JOB ITEM =
What are the lines from the top of the entries below through the line containing "hfov_deg: 40.7"? Return them exactly, both ends included, without the pictures.

[Images with lens parameters]

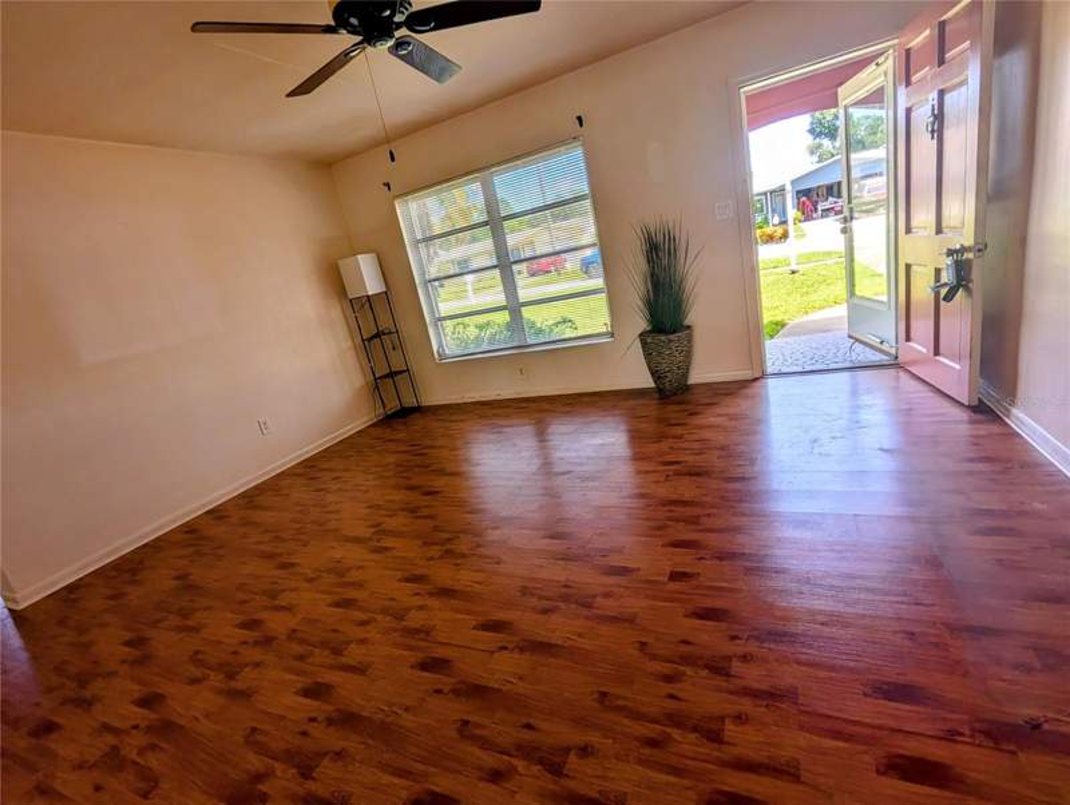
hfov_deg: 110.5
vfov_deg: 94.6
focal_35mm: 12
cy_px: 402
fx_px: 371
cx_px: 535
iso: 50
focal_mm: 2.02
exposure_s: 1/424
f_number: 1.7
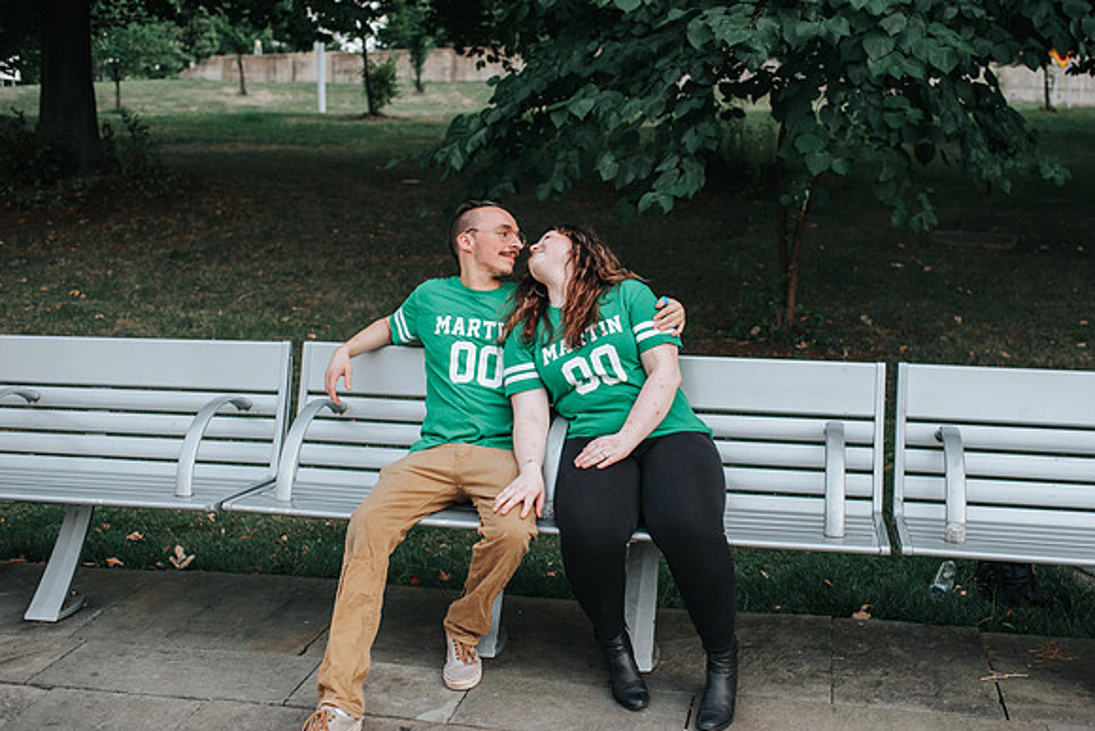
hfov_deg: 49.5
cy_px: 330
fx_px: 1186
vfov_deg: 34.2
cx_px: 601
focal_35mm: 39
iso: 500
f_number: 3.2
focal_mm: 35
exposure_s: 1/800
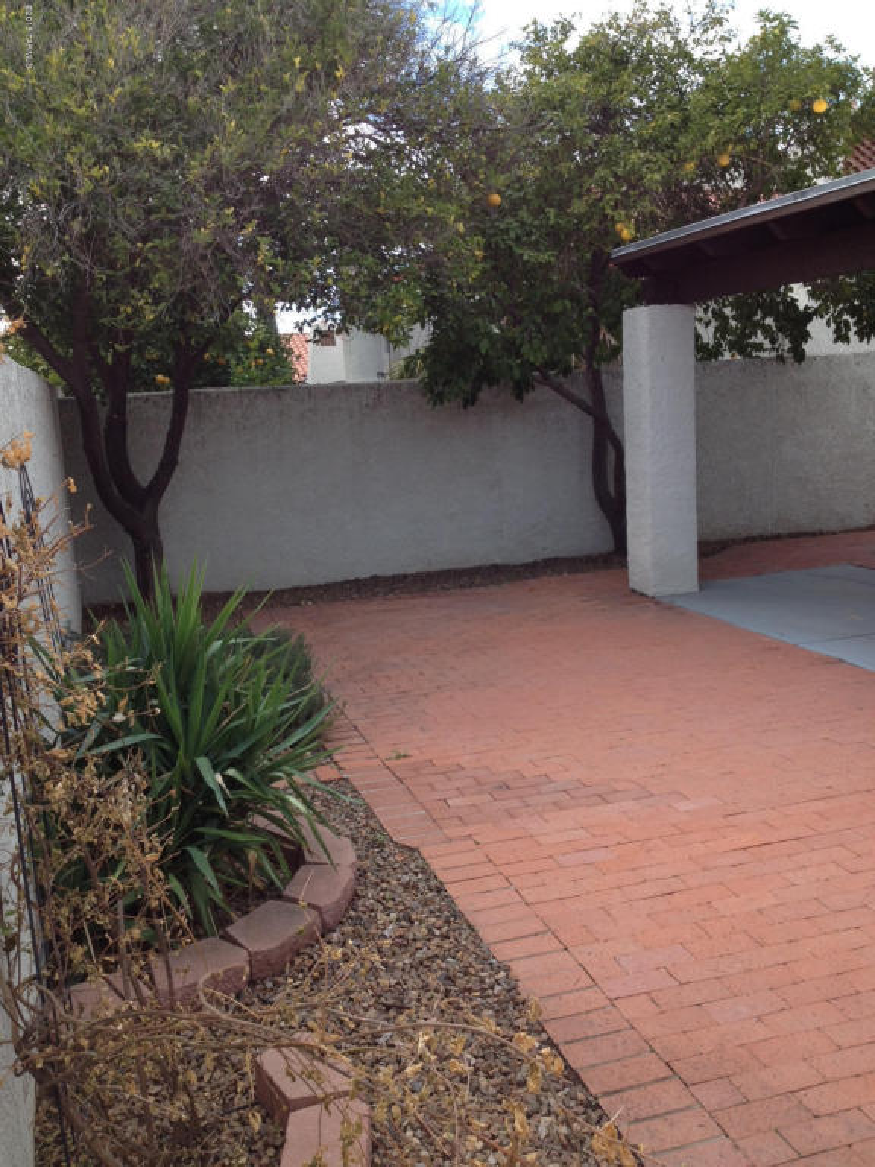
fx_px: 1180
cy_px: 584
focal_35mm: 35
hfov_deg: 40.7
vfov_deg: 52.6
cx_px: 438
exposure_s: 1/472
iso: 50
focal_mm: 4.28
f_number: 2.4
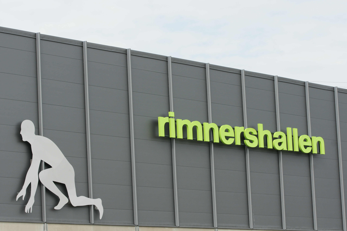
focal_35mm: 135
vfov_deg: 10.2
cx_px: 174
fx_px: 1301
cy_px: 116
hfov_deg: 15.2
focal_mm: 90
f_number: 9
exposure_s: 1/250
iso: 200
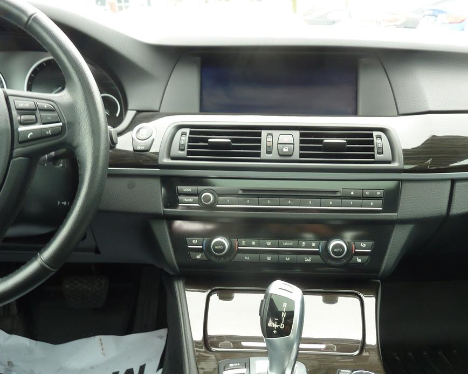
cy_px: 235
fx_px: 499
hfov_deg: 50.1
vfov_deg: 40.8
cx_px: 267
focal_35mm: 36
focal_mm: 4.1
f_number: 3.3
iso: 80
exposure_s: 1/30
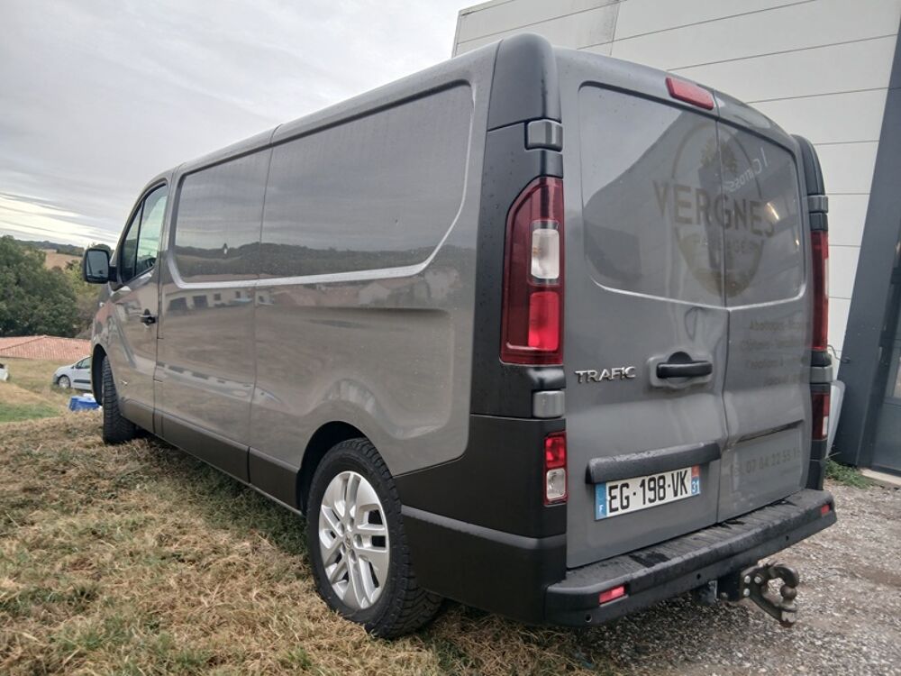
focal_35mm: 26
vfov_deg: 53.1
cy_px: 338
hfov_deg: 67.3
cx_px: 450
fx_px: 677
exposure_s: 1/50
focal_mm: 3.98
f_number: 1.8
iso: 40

ANSWER BOX =
hfov_deg: 110.5
vfov_deg: 94.6
focal_35mm: 12
cy_px: 402
fx_px: 371
cx_px: 535
iso: 50
focal_mm: 2.02
exposure_s: 1/424
f_number: 1.7
hfov_deg: 49.5
cy_px: 330
fx_px: 1186
vfov_deg: 34.2
cx_px: 601
focal_35mm: 39
iso: 500
f_number: 3.2
focal_mm: 35
exposure_s: 1/800
fx_px: 1180
cy_px: 584
focal_35mm: 35
hfov_deg: 40.7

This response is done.